Storms Expose Collapse in Post-Assad Syria—Aid Heroes Pay the Price
Paul Riverbank, 2/9/2026Floods compound Syria’s crisis—displaced families endure, aid workers risk all amid relentless storms.
Floods swept through northwest Syria last week, crashing down on an already fragile region and leaving chaos in their wake. In Latakia, the muddy torrent claimed two young children. In a cruel twist of fate, a Syrian Red Crescent volunteer lost her life trying to rescue others; news of her death rattled through aid circles, a stark reminder of the risks these teams face.
A drive through Idlib or coastal Latakia these days is no longer familiar. Streets—once lined with homes and small shops—have vanished beneath brown water, the debris from broken lives drifting past. Families, already displaced by war, scrambled for any patch of high ground left dry. Gathered amongst their rain-soaked belongings, they watched as what little they had left was carried away.
For aid workers, the storm brought a test no drill could prepare them for. Roads collapsed or disappeared and every hour counted as they tried to find isolated families. A Red Crescent vehicle, in a desperate mission to reach those caught by the flood, slid off the road and into a ravine; yet another volunteer was injured, another reminder of the perils when disaster strikes places where even sturdy infrastructure is a distant memory.

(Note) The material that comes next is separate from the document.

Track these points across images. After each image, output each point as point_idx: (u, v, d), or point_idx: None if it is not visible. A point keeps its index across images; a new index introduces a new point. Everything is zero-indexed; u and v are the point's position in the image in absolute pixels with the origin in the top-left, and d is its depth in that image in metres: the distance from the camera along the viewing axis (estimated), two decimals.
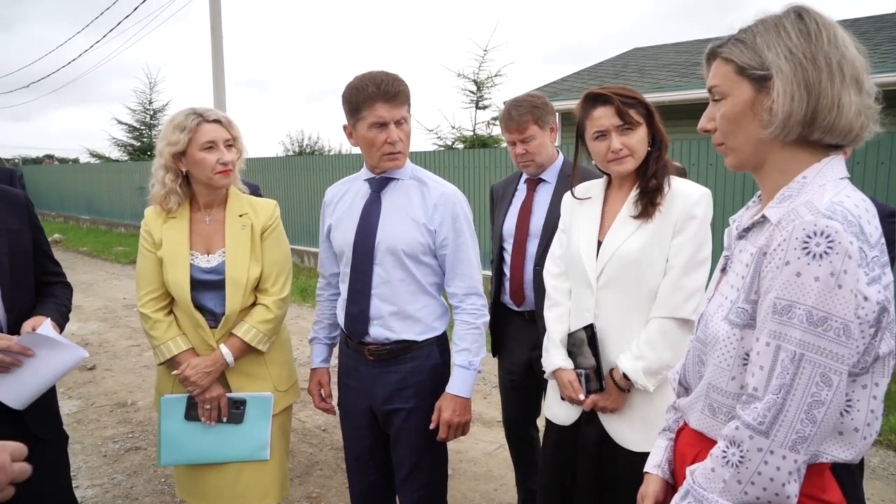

“And then the tents started to float,” one emergency official recounted outside a camp in Idlib, staring at the patchwork shelter that soaked up the night’s rain. Fourteen camps across the province suffered the same fate: hundreds forced out, tents mangled, what few possessions people had scattered or destroyed. About 300 families were left with little more than the clothes on their backs. For children, the trauma doubles — daily uncertainty replacing any sense of home.
The numbers behind such hardship are staggering. The United Nations puts the tally of internally displaced Syrians at around seven million, a figure so colossal it’s almost impossible to grasp. Northwest and northeast Syria together host some 1.4 million in camps, most with nothing to return to—bombed-out houses, streets blocked by rubble, no real infrastructure to speak of. December’s removal of Bashar al-Assad generated hopes for rebuilding and return, but the view from the ground tells a bleaker story.
The evidence is everywhere: roofless homes and vanished neighborhoods, children’s shoes drying on fences outside ruined tents. When rains pick up, aid groups work around the clock just to keep up, but they are often outpaced by fresh misery. Phone lines ring with worried calls about missing relatives. In some corners, hope flickers—a family might recover a stray photograph from the mud—but more often these moments are swallowed by the grind of survival.
Red Crescent teams don’t hesitate, even after losing one of their own. Their work, as they put it, is simply “humanitarian duty,” performed regardless of the odds or the attention span of the world outside. And the reality is, as the crisis drags on, attention fades—even as new storms keep coming. Each one, it seems, piles hardship on those who’ve known nothing but.
For many in northwest Syria, endurance is measured storm by storm. With wars behind them and floods in front, families remain — not quite defeated, but achingly aware they remain one heavy rainfall away from another disaster.